EXERCISE
Rewrite the lines of every entry below, swapping "locality" for "site" and leaving everything else unchanged.

ENTRIES
────────────────────────────────────────

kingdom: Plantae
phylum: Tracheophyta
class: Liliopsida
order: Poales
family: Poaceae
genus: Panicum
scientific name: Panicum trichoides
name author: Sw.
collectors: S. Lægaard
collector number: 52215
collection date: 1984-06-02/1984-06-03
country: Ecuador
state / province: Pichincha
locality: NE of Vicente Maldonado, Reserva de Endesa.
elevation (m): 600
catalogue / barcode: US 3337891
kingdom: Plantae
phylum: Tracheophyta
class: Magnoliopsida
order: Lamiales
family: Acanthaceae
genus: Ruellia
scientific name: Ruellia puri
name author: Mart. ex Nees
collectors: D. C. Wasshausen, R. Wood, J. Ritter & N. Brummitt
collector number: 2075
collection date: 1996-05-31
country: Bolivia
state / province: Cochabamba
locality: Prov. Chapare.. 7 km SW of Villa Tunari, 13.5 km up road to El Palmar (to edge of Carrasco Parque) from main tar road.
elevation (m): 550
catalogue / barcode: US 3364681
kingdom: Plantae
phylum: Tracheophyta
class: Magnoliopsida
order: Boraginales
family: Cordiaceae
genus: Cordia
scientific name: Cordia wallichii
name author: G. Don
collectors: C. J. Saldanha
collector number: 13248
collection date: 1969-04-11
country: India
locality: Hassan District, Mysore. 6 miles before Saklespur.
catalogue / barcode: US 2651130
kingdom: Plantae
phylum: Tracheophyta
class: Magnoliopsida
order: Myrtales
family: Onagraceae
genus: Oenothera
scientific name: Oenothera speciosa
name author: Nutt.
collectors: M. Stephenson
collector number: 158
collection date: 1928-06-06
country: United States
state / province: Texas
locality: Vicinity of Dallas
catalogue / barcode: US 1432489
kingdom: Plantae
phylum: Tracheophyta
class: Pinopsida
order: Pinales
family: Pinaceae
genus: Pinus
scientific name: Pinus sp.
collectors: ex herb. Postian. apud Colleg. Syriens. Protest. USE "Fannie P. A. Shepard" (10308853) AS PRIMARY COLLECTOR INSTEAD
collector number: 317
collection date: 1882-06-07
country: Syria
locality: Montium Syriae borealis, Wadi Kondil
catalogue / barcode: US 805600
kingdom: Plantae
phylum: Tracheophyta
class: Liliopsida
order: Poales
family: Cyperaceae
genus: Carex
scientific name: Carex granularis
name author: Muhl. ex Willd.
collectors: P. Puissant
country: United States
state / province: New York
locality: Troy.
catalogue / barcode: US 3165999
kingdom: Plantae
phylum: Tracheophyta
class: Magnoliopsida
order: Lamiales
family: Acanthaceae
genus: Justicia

────────────────────────────────────────

RESPONSE TO THIS TASK
kingdom: Plantae
phylum: Tracheophyta
class: Liliopsida
order: Poales
family: Poaceae
genus: Panicum
scientific name: Panicum trichoides
name author: Sw.
collectors: S. Lægaard
collector number: 52215
collection date: 1984-06-02/1984-06-03
country: Ecuador
state / province: Pichincha
site: NE of Vicente Maldonado, Reserva de Endesa.
elevation (m): 600
catalogue / barcode: US 3337891
kingdom: Plantae
phylum: Tracheophyta
class: Magnoliopsida
order: Lamiales
family: Acanthaceae
genus: Ruellia
scientific name: Ruellia puri
name author: Mart. ex Nees
collectors: D. C. Wasshausen, R. Wood, J. Ritter & N. Brummitt
collector number: 2075
collection date: 1996-05-31
country: Bolivia
state / province: Cochabamba
site: Prov. Chapare.. 7 km SW of Villa Tunari, 13.5 km up road to El Palmar (to edge of Carrasco Parque) from main tar road.
elevation (m): 550
catalogue / barcode: US 3364681
kingdom: Plantae
phylum: Tracheophyta
class: Magnoliopsida
order: Boraginales
family: Cordiaceae
genus: Cordia
scientific name: Cordia wallichii
name author: G. Don
collectors: C. J. Saldanha
collector number: 13248
collection date: 1969-04-11
country: India
site: Hassan District, Mysore. 6 miles before Saklespur.
catalogue / barcode: US 2651130
kingdom: Plantae
phylum: Tracheophyta
class: Magnoliopsida
order: Myrtales
family: Onagraceae
genus: Oenothera
scientific name: Oenothera speciosa
name author: Nutt.
collectors: M. Stephenson
collector number: 158
collection date: 1928-06-06
country: United States
state / province: Texas
site: Vicinity of Dallas
catalogue / barcode: US 1432489
kingdom: Plantae
phylum: Tracheophyta
class: Pinopsida
order: Pinales
family: Pinaceae
genus: Pinus
scientific name: Pinus sp.
collectors: ex herb. Postian. apud Colleg. Syriens. Protest. USE "Fannie P. A. Shepard" (10308853) AS PRIMARY COLLECTOR INSTEAD
collector number: 317
collection date: 1882-06-07
country: Syria
site: Montium Syriae borealis, Wadi Kondil
catalogue / barcode: US 805600
kingdom: Plantae
phylum: Tracheophyta
class: Liliopsida
order: Poales
family: Cyperaceae
genus: Carex
scientific name: Carex granularis
name author: Muhl. ex Willd.
collectors: P. Puissant
country: United States
state / province: New York
site: Troy.
catalogue / barcode: US 3165999
kingdom: Plantae
phylum: Tracheophyta
class: Magnoliopsida
order: Lamiales
family: Acanthaceae
genus: Justicia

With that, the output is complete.